Espacios plagados de vida. Ahí están, invadiendo el presente, llenándolo todo con espectros del ayer.
Los olores se mezclan en el aire, envuelven el ambiente con matices de recuerdos. El aroma conocido entrelaza el presente con el pasado y coteja los momentos de permanencia en el lugar que los acoge con aquellas escenas difuminadas por el tiempo.
Cada vez que visito la casa de mis padres, encuentro en el hogar de mi infancia un calor aromático que me cobija y da asilo en los momentos en que prescindiendo de prisas atravieso el umbral del que fue mi hogar y sin esfuerzo alguno, instantáneamente me siento acogida, cómoda, en un estado de calma.
Ese hogar me abraza con olores conocidos que me otorgan la oportunidad de viajar en el tiempo.
Cada rincón de esa casa es un rincón en mis recuerdos, como una gran ciudad llena de escondrijos.
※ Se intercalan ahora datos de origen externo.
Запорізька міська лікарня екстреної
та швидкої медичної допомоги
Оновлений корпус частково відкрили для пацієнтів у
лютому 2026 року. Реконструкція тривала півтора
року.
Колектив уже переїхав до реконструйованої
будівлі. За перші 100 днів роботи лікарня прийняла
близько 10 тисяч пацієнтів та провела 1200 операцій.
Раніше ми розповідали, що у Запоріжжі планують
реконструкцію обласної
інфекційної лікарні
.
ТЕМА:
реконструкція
Espacios plagados de vida. Ahí están, invadiendo el presente, llenándolo todo con espectros del ayer.
Hay rincones oscuros, regados por lágrimas, pertenecientes a etapas vividas que en cierta manera desearía olvidar.
Hay rincones soleados, inmersos en un gran resplandor, encalados de blanca luz, teñidos de algarabía.
Un inmenso mundo de recuerdos que evoco para sentir que el presente, a pesar de ser un espacio propicio para habitar, tuvo su origen en un ayer en el que se gestaba un futuro nebuloso e incógnito.
Atravesar la puerta del hogar de mis padres me sumerge en un espacio conocido en el que me siento cómoda, querida, siempre bienvenida.
Vuelvo a colorear mis mejillas con el arrebolado color de mi infancia y sentada a la mesa tomo un café con sabor único, especial, con ese regusto que sólo puedes disfrutar cuando tus labios rozan el borde de una taza por la que no ha pasado el tiempo.
Siempre encuentro mi hueco en esa casa, aunque hace muchos años que ya no vivo allí, sigue siendo un lugar al que necesito recurrir.
Nunca me he sentido visita, no soy una extraña que se acerca para otear, yo formo parte de todo lo allí vivido.
Atravesar la puerta de entrada me hace sentir protegida por dos seres octogenarios que son incapaces de permitir que nada ni nadie me haga daño.
Un hombre y una mujer que me conocen sobradamente y consiguen sin pretenderlo que aquella, su casa, siga siendo el hogar de todos los que ya no vivimos allí. Un lugar donde apaciguar los miedos, recostar la cabeza en un hombro longevo y sentir que en ese lugar, por mucho que pase el tiempo, siempre seré una niña.